▶ TEXTO DE ORIGEM:
++++++++++
Das 100 pessoas que já usufruíram destes bilhetes, Ainda Tavares sublinha a quantidade de cartas e emails a agradecer que têm recebido. “Muitas nunca tinham entrado num teatro. Também por isto sinto que temos de ter cuidado nas escolhas porque um espaço com tantos dourados e vermelhos pode criar relações difíceis e nós queremos desmistificar isso e queremos que as pessoas se sintam em casa no São Luiz.
O público como programador A questão da proximidade é algo muito importante para o São Luiz. “Um teatro como o nosso tem de ter um posicionamento diferenciado desse ponto de vista e por isso criámos um programa de acessibilidade que se tem vindo a alargar – com muito orgulho nosso”, explica a diretora artística do São Luiz. Este programa deu os primeiros passos com a criação, em 2007, de sessões em língua gestual portuguesa. Já este ano arrancaram as Sessões Descontraídas, “um projeto que convida a virem ver espetáculos pessoas que têm problemas como dificuldades de concentração, traumas, autismo. O que propomos aos criadores é que eles tenham consciência que, além do público normal, terão na plateia estas pessoas e portanto devem repensar o seu espetáculo para que seja mais inclusivo e descontraído. Isto implica que alguns espetáculos têm de ter o som mais baixo, outros têm de ter mais luz, noutros já tivemos de ter puffs fora da sala para o caso de acontecerem ataques de pânico.” Estes projetos de acessibilidade incluem ainda a iniciativa Vamos?, feita a pensar em pessoas em isolamento, este Bilhete Suspenso e a Áudio Descrição, que será implementada ainda nesta temporada.
++++++++++
▶ TAREFAS A CUMPRIR:
1. No texto sobre o São Luiz, em que ano foram criadas as sessões em língua gestual portuguesa?
2. Prossiga o texto sobre o programa de acessibilidade do São Luiz a partir da sua última frase.

▶ DADOS REGISTADOS:
++++++++++
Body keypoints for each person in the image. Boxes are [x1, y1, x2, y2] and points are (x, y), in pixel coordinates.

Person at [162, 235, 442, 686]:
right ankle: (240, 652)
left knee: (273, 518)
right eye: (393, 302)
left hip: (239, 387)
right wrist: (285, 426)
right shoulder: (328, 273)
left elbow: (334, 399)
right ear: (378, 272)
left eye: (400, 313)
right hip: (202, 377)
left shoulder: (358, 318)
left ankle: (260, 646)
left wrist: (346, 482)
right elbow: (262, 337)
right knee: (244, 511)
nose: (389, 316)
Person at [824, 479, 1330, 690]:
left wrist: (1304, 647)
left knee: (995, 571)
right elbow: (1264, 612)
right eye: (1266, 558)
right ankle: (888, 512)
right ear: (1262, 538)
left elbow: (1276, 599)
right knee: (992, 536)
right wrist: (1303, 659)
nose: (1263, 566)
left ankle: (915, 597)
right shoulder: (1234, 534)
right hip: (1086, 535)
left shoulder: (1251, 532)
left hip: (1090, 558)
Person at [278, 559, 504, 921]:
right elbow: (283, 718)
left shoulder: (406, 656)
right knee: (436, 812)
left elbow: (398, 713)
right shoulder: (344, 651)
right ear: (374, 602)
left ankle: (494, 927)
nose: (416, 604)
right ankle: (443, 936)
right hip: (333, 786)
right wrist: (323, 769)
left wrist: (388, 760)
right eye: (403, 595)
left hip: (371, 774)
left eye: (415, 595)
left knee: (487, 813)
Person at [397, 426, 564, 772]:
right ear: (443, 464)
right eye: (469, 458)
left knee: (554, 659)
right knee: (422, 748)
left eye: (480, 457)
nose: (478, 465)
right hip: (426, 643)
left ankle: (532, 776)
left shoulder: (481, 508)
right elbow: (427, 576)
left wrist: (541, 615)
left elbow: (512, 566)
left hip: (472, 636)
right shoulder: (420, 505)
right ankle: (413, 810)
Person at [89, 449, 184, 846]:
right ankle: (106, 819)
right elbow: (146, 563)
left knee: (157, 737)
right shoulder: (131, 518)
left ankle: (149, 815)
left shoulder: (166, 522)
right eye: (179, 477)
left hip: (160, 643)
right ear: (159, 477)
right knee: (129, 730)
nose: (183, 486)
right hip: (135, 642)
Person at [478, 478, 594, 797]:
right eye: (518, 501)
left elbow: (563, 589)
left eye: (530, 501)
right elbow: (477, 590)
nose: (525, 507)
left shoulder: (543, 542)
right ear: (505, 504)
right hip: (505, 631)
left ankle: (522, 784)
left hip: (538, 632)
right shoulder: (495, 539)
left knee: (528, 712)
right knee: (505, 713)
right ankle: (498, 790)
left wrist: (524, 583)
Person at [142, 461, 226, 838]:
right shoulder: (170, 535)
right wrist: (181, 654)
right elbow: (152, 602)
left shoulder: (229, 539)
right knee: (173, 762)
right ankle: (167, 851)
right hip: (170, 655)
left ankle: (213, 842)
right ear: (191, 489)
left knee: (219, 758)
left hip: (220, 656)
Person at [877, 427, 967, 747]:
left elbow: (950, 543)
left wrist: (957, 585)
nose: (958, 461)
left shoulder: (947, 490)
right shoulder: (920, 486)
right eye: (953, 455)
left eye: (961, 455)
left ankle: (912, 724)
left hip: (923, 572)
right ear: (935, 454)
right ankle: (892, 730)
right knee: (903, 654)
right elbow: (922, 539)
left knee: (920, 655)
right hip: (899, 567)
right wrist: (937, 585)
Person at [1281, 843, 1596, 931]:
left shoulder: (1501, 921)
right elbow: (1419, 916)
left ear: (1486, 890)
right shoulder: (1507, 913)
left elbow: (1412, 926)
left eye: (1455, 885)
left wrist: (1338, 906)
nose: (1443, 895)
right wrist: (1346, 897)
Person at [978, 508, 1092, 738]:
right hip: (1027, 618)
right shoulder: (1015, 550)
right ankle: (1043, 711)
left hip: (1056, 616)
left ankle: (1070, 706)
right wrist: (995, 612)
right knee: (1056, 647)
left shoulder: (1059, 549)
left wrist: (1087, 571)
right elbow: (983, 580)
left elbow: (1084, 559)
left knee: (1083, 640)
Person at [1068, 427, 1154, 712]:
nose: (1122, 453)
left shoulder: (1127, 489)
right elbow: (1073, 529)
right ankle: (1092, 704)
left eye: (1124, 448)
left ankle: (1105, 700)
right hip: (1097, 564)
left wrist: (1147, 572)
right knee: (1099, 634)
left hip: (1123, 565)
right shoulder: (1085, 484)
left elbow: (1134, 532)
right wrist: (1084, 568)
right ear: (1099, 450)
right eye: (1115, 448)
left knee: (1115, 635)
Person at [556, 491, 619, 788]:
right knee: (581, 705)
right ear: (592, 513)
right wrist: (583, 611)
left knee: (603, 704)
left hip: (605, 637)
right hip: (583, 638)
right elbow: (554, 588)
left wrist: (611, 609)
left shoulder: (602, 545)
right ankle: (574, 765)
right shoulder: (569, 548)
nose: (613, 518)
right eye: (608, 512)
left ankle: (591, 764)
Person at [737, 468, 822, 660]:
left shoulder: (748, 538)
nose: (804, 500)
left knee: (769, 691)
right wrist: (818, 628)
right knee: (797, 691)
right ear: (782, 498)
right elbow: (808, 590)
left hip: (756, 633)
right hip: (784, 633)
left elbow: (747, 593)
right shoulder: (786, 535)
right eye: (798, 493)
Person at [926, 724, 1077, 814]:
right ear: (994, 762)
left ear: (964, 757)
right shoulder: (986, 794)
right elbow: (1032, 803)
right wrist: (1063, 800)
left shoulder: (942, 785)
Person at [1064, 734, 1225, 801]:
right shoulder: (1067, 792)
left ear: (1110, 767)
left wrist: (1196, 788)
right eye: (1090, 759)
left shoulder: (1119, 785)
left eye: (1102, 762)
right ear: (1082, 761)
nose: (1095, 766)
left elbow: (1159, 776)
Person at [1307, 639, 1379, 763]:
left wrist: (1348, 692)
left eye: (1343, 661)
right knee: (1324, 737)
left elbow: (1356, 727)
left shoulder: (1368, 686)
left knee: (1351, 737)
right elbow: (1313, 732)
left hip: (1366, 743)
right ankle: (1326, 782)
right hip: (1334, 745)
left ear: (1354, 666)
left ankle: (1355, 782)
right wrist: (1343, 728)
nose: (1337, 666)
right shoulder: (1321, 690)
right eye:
++++++++++
▶ PROBLEMAS RESOLVIDOS:
1. Em 2007.

2.
Além de todas estas iniciativas, dá atualmente os primeiros passos um “projeto transversal a estas preocupações”: o Público Vai Ao Teatro. “Acho que é das coisas mais importantes que vamos fazer este ano. O Teatro da Meia Volta já tinha feito esta experiência no Porto. É um projeto de desenvolvimento de públicos que inclui três grupos: um de crianças do segundo ciclo de uma escola aqui próxima; um grupo de adultos muito misturado que tem desde enfermeiros, advogados, diretores de marketing e reformados, como um senhor de 87 anos que sempre amou o teatro; e um grupo de professores – no ativo e em formação. Este é um projeto que nos vai acompanhar nas próximas duas temporadas. Numa primeira temporada eles vêm ver espetáculos e fazem crítica de espetáculos, mas também workshops e conversas com os criadores. Vão ter uma relação permanente connosco e isso permitirá desenvolver uma relação com o São Luiz, que será a casa deles. No segundo ano, o que espero que aconteça, é que possamos discutir todos juntos a programação do teatro e inclusive dar-lhes um ciclo do teatro que serão eles a programar”.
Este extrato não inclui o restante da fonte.